Court Gives Green Light to Allergan Derivative Case

6/11/2012 - Vice Chancellor Laster of the Delaware Chancery Court gave the green light to a derivative action against the members of Allergan Inc.’s Board of Directors. Barrack, Rodos & Bacine, representing co-lead plaintiff Louisiana Municipal Police Employees’ Retirement System, serves as co-lead counsel in the action. BR&B filed this action on behalf of LAMPERS, an Allergan shareholder, after news reports that Allergan had paid a $600 million fine for off-label marketing and promotion of one of its primary products, BOTOX®Therapeutic. Derivative cases were also filed in a California federal court and another institutional investor served a “books and records demand” on the Board for additional information about the circumstances surrounding the imposition of the fine. After receiving certain documents from Allergan pursuant to the books and records demand, BR&B along with counsel for the other institutional investor filed a consolidated complaint on behalf of the two funds, with particularized allegations stemming not only from our independent investigation but also from the documents produced pursuant to the books and records demand.

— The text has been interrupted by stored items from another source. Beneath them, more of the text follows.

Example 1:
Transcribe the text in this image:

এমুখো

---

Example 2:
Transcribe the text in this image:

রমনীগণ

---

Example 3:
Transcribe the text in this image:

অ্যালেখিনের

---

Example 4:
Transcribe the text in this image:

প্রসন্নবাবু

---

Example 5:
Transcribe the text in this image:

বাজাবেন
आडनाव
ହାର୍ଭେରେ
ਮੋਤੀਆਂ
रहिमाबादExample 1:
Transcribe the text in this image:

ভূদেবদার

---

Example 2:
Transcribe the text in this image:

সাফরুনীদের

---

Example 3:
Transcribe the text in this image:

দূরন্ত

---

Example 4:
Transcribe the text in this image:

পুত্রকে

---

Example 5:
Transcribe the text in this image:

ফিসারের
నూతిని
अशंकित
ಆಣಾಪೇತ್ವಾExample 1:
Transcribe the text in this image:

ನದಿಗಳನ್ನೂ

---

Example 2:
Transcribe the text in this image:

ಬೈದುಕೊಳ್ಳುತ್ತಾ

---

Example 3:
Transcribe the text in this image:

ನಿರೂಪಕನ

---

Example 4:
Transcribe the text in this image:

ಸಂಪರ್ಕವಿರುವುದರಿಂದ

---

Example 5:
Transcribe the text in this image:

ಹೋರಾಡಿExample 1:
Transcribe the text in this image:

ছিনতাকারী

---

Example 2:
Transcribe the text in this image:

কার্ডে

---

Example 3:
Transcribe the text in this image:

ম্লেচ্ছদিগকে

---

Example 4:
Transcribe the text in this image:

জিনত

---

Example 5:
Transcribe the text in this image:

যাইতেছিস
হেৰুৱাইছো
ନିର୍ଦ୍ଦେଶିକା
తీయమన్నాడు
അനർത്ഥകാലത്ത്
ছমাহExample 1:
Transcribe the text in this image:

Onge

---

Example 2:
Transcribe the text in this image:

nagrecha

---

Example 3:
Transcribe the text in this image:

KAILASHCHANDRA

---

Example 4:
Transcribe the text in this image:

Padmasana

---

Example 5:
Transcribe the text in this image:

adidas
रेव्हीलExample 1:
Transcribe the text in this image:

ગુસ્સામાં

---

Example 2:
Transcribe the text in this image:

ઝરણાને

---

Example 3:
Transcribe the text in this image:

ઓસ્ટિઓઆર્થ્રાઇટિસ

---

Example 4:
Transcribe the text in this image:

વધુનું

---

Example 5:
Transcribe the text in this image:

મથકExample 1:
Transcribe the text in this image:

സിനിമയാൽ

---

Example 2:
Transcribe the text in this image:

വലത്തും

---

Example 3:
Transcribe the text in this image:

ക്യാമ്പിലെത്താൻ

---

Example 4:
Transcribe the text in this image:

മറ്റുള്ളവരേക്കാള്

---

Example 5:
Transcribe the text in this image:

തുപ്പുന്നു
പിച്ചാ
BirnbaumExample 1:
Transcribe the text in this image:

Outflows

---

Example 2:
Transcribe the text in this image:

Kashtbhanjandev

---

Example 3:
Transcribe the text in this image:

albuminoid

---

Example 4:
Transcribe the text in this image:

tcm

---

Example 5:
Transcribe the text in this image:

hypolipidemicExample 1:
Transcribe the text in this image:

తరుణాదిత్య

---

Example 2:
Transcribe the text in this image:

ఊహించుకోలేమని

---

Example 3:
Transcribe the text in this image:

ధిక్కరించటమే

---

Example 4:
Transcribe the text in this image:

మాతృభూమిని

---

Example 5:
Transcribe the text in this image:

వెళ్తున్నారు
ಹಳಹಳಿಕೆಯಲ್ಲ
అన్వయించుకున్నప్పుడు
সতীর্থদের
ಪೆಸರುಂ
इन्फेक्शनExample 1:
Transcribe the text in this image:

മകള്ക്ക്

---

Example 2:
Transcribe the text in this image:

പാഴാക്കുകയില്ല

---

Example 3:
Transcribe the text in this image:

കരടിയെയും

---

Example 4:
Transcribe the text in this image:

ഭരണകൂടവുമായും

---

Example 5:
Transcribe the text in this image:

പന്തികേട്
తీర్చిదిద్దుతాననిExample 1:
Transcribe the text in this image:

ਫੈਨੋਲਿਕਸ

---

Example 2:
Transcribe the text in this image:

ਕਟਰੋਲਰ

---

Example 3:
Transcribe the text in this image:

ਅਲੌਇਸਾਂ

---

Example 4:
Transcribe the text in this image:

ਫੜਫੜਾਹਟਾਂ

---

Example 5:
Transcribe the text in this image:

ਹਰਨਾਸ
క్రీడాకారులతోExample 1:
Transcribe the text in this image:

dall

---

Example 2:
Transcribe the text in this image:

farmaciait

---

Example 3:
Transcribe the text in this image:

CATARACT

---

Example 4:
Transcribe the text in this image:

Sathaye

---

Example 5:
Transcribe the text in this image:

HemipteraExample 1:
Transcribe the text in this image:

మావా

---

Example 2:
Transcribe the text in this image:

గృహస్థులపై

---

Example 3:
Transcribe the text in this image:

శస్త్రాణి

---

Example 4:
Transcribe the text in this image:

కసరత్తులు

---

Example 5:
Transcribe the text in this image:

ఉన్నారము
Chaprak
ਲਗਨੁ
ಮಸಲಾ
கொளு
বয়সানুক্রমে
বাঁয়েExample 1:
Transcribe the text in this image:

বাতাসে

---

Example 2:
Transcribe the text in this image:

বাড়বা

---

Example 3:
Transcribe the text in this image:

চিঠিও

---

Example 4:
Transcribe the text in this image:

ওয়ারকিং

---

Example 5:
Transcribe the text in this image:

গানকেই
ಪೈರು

The defendants moved to dismiss the complaint, claiming that: (1) a decision of the California federal court dismissing an amended complaint filed by the plaintiffs in that court prevented the continuation of the Delaware Chancery Court case; (2) the complaint failed to satisfy the standard for showing that it would have been futile for the institutions to demand that the Allergan Board take the action requested in the complaint; and (3) the complaint failed to plead actionable claims for breach of fiduciary duties and corporate waste. After full briefing on the issues and oral argument, Vice Chancellor Laster denied the motions to dismiss in their entirety. The Court found that the allegations in the complaint, read as a whole, raise a reasonable doubt that a majority of the Board could properly consider a demand, and further support a reasonable inference that the Board consciously approved a series of business plans predicated on violating the federal statutory prohibition against off-label marketing of medical products. As the opinion states: “[Plaintiffs’] particularized allegations support a reasonable inference that the Board knew Allergan personnel were engaging in or turning a blind-eye towards illegal off-label marketing and promotion and the Board nevertheless decided to continue Allergan’s existing business practices in pursuit of greater sales.” Further, since ten of the twelve defendant directors served on the Board since 2005 and earlier, the Vice Chancellor found, based on the allegations in the complaint, that one could “reasonably infer that these directors approved multiple iterations of Allergan’s strategic plan, monitored Botox’s explosive sales growth, learned of [a particular incident highlighted in the complaint] in October 2006, then approved the 2007 Strategic Plan, fully conscious of the role of off-label marketing in Allergan’s success,” which supported the finding that LAMPERS and its co-lead plaintiff are able to pursue the case without having made a demand on the Board.